I learned from the canyons.  The dry water-thirsty life finds the only place possible to plant roots and figures out how to survive, despite all odds against it.  It’s not just one tree, one bush, one plant.  Life is sparse in the desert, but it is everywhere.  There is much living happening in the land of impossible.  I saw the layers of earth that form the canyons and was mesmerized by the millions of years that they each represented—I was reminded, we have been figuring out how to live when the odds are against us for a long, long, time. 

I learned that a tiny flower is just as breathtaking to me as a massive cliff.  I learned that a big chunk of quality time with a beloved adds up to more than the same number of hours in small spurts.  My travel companion was also my teacher.  I told her how I wanted to live as fully present to my body as possible.  At one point during a particularly challenging hike, she pointed out, “If this isn’t being fully present in your body, I don’t know what is!”

One night, I couldn’t sleep.  I stayed up thinking about my son and how his life might change if I am not in it.  It was a painful sleepless night.  A few days later I lost my shit trying to negotiate with my son’s other parent about something so simple as how often to bathe him.  It felt essential.  A place I had to make my mark.  Almost like a last chance to have voice in this precious life that I was helping to foster and grow.  It hurt to care so much.  It hurt more to let go and give in. 

The canyons and water taught me about living.  I learned lessons about being on earth.  It was the battle over the bathtub that taught me about how death is impacting my life.  Despite my grief over the potential of not being present to parent my son, I don’t want to be so attached to my story that I fight for it.  I don’t want to fight. 

I got off the phone with Finn’s mom and I started to cry.  Really cry.  I was crying for the grief and fear.  I was crying for the way that it came out sideways. I was crying for my attachment to the story—a story that does not have to be true.  It was then that I knew that it was time to let go of the red string on my hand.  Often the rituals that I create are far more glamorous and picture perfect in my mind than the way they play out.  I sat at the end of my bed, crying.  No beautiful nature for this one.  I tried to pull the string and break it off my hand.  Because it was wrapped around several times, it just dug into my skin and did not break.  The metaphors started to come.  Attachment to your story is what causes you pain.  Your life is not going away, even if you die.  You are etched in people.  Your story cannot be broken or taken away.  It is time to let this go. 
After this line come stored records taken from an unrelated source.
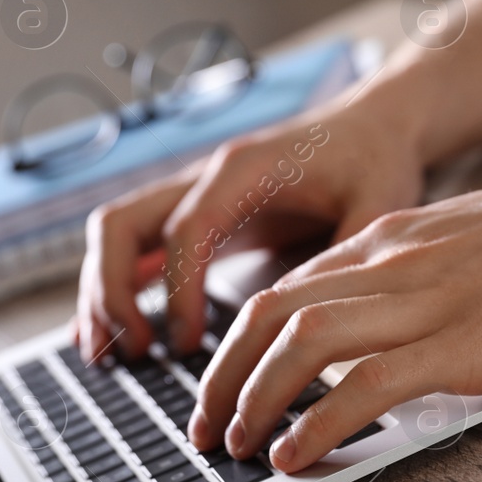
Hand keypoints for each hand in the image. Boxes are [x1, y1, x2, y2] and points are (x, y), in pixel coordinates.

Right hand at [76, 100, 423, 361]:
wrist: (374, 124)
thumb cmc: (374, 159)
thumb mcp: (378, 203)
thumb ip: (351, 257)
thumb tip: (325, 324)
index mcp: (242, 170)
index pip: (185, 231)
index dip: (177, 291)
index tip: (186, 345)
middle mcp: (204, 178)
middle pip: (120, 225)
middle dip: (111, 291)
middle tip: (134, 351)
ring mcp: (194, 196)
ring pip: (117, 236)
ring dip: (102, 294)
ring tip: (107, 356)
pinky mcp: (200, 218)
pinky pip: (139, 250)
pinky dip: (118, 290)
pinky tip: (114, 336)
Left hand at [188, 164, 481, 471]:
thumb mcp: (473, 240)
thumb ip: (419, 275)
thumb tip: (383, 332)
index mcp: (396, 236)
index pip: (289, 285)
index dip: (242, 341)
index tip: (226, 382)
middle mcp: (396, 261)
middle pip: (272, 311)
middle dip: (223, 373)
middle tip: (206, 425)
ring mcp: (428, 300)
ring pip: (300, 343)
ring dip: (253, 399)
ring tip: (236, 446)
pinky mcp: (466, 343)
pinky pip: (364, 385)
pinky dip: (316, 423)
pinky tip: (295, 454)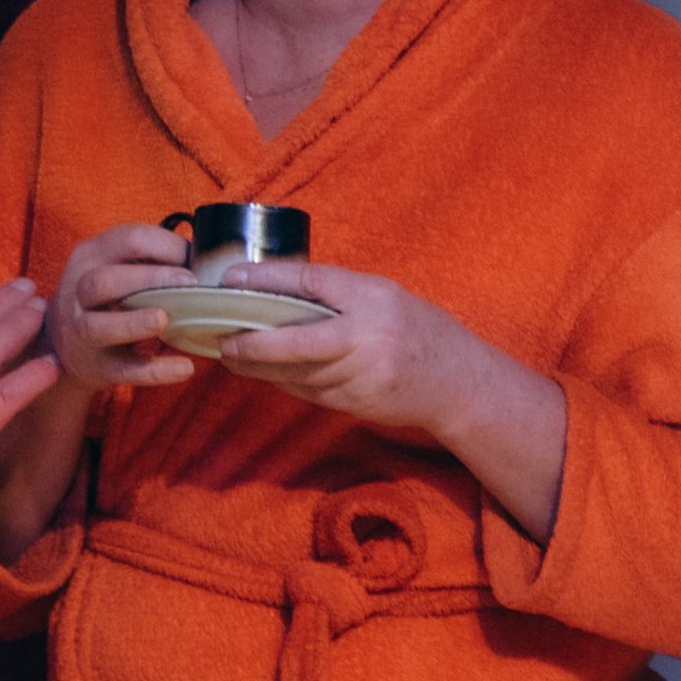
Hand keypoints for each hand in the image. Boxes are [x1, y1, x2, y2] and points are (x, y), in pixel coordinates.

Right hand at [46, 223, 197, 388]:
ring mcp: (80, 331)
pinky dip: (154, 371)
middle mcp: (77, 291)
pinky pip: (122, 369)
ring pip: (97, 326)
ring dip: (134, 323)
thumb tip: (205, 259)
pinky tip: (183, 368)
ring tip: (165, 320)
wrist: (67, 343)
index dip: (166, 246)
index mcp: (90, 256)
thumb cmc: (106, 298)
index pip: (128, 240)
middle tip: (189, 284)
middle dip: (150, 280)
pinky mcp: (94, 365)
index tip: (196, 260)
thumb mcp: (116, 268)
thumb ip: (150, 260)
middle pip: (103, 281)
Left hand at [211, 260, 481, 434]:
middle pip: (296, 340)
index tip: (232, 278)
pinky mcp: (355, 402)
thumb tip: (275, 286)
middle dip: (252, 342)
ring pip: (296, 372)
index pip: (310, 282)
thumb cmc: (416, 329)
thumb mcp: (382, 296)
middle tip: (223, 338)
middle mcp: (366, 335)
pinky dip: (282, 380)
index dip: (267, 279)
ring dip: (259, 366)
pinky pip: (308, 390)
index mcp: (372, 297)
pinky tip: (263, 371)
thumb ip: (336, 293)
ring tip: (231, 353)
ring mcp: (361, 373)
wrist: (458, 382)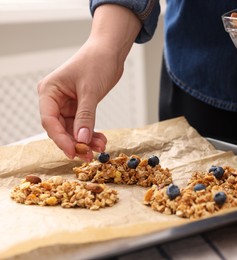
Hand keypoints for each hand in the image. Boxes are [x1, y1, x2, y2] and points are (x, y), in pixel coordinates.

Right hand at [38, 40, 119, 160]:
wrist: (110, 51)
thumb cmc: (96, 62)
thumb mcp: (90, 90)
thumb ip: (85, 116)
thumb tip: (81, 140)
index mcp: (49, 91)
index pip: (49, 121)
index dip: (61, 139)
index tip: (73, 152)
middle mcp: (55, 99)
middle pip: (60, 128)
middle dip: (75, 143)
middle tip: (88, 155)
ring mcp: (67, 104)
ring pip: (73, 129)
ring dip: (85, 140)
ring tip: (100, 148)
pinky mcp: (80, 106)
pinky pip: (83, 125)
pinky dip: (91, 133)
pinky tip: (100, 140)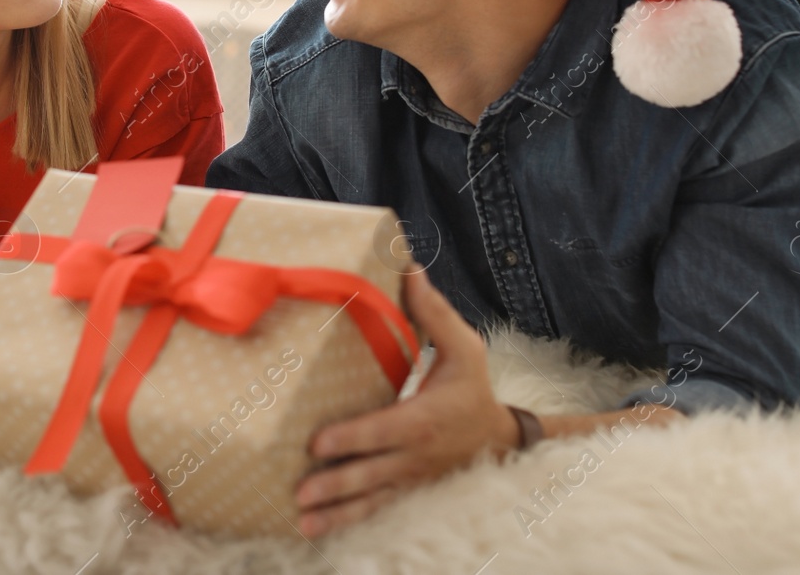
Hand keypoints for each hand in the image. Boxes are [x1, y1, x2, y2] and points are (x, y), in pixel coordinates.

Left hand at [294, 269, 520, 536]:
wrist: (499, 438)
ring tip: (303, 521)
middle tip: (301, 490)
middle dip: (337, 483)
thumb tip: (409, 268)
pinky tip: (312, 530)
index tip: (319, 442)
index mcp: (426, 418)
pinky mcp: (404, 491)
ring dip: (336, 512)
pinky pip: (374, 510)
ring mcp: (409, 478)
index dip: (354, 438)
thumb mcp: (465, 348)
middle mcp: (415, 454)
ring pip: (370, 499)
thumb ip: (434, 313)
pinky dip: (345, 522)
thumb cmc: (472, 387)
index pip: (385, 430)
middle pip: (372, 472)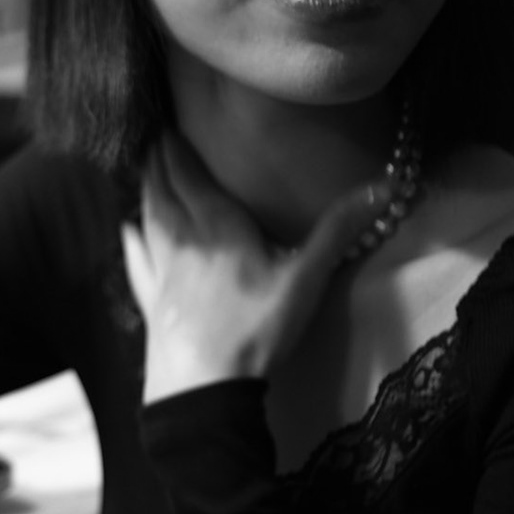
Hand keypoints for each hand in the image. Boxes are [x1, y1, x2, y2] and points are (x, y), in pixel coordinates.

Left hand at [120, 132, 393, 402]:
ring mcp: (160, 271)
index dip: (176, 150)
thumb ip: (339, 230)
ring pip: (147, 218)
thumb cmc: (254, 327)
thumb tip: (386, 186)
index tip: (168, 127)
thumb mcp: (306, 278)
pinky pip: (136, 258)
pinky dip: (132, 238)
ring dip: (145, 192)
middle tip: (155, 140)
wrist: (202, 386)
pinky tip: (127, 230)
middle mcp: (181, 238)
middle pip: (164, 190)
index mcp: (216, 224)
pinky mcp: (149, 302)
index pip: (188, 175)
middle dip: (159, 163)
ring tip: (144, 173)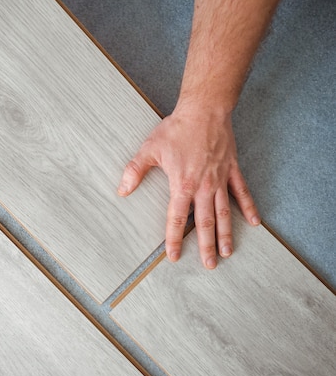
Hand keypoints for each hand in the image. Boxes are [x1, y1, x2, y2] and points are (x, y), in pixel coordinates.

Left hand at [117, 107, 260, 268]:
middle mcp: (204, 187)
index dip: (175, 239)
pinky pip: (241, 192)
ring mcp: (220, 179)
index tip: (174, 256)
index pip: (177, 219)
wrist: (204, 110)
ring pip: (224, 213)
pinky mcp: (231, 169)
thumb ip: (135, 171)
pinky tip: (254, 222)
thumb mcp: (150, 149)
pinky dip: (248, 207)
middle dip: (207, 246)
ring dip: (226, 234)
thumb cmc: (177, 129)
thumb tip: (122, 190)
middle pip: (206, 223)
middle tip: (209, 265)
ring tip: (228, 252)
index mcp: (183, 185)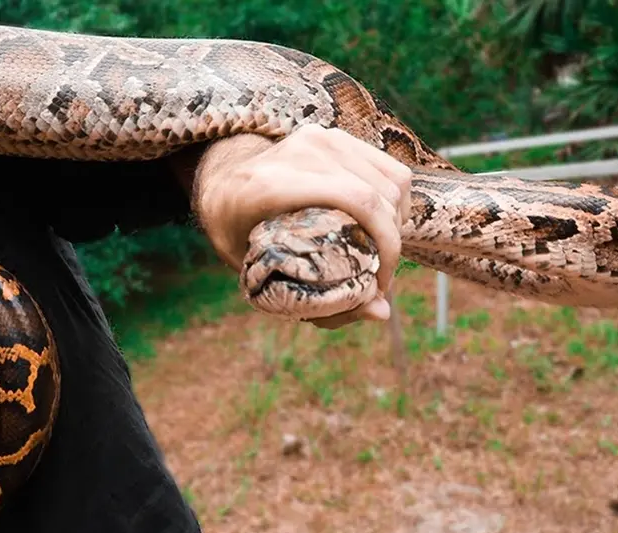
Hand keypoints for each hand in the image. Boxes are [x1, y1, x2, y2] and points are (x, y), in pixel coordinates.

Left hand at [190, 125, 412, 326]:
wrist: (218, 180)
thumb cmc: (236, 234)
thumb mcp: (263, 275)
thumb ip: (318, 299)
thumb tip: (383, 313)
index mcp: (274, 183)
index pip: (359, 201)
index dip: (387, 245)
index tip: (380, 285)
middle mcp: (300, 152)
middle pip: (380, 195)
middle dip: (393, 243)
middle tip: (381, 279)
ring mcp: (319, 138)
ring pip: (392, 180)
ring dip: (398, 223)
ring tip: (382, 254)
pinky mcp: (333, 135)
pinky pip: (388, 168)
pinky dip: (395, 202)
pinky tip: (381, 226)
Carefully, I slipped my hand out of the string preserving the circle.  With it, I took a step toward letting go of attachment.  Separating my body from my story.  I’m not going to lie, it was not a good feeling.  It was sad, lonely, and painful. I don’t want to let go. I don’t want to lose my string. 

That day was rainy.  I cried while we drove across the desert back to Vegas.  I have not had the emotion of sadness (except in very small spurts) since my diagnosis.  What I have to learn from those tears is still simmering.  I believe that drive in the desert will play into many future realizations, but for now, I will let those marinate. 

This trip taught me a lot.  I am going to remember the flowers and the single trees living in spite of everything.  I see beauty in smallness.  I am going to stay open to allies and wary of slippery rocks.  I am going to continue to say yes to opportunities of being fully present in my body.  I am going to continue to do the painful work of culling attachment and separating my body from my story.  I am going to learn from my grief.  And for now, the string will be a reminder of the work I am doing.  Holding my story, learning, teaching, and letting go.  This is the work of living and dying.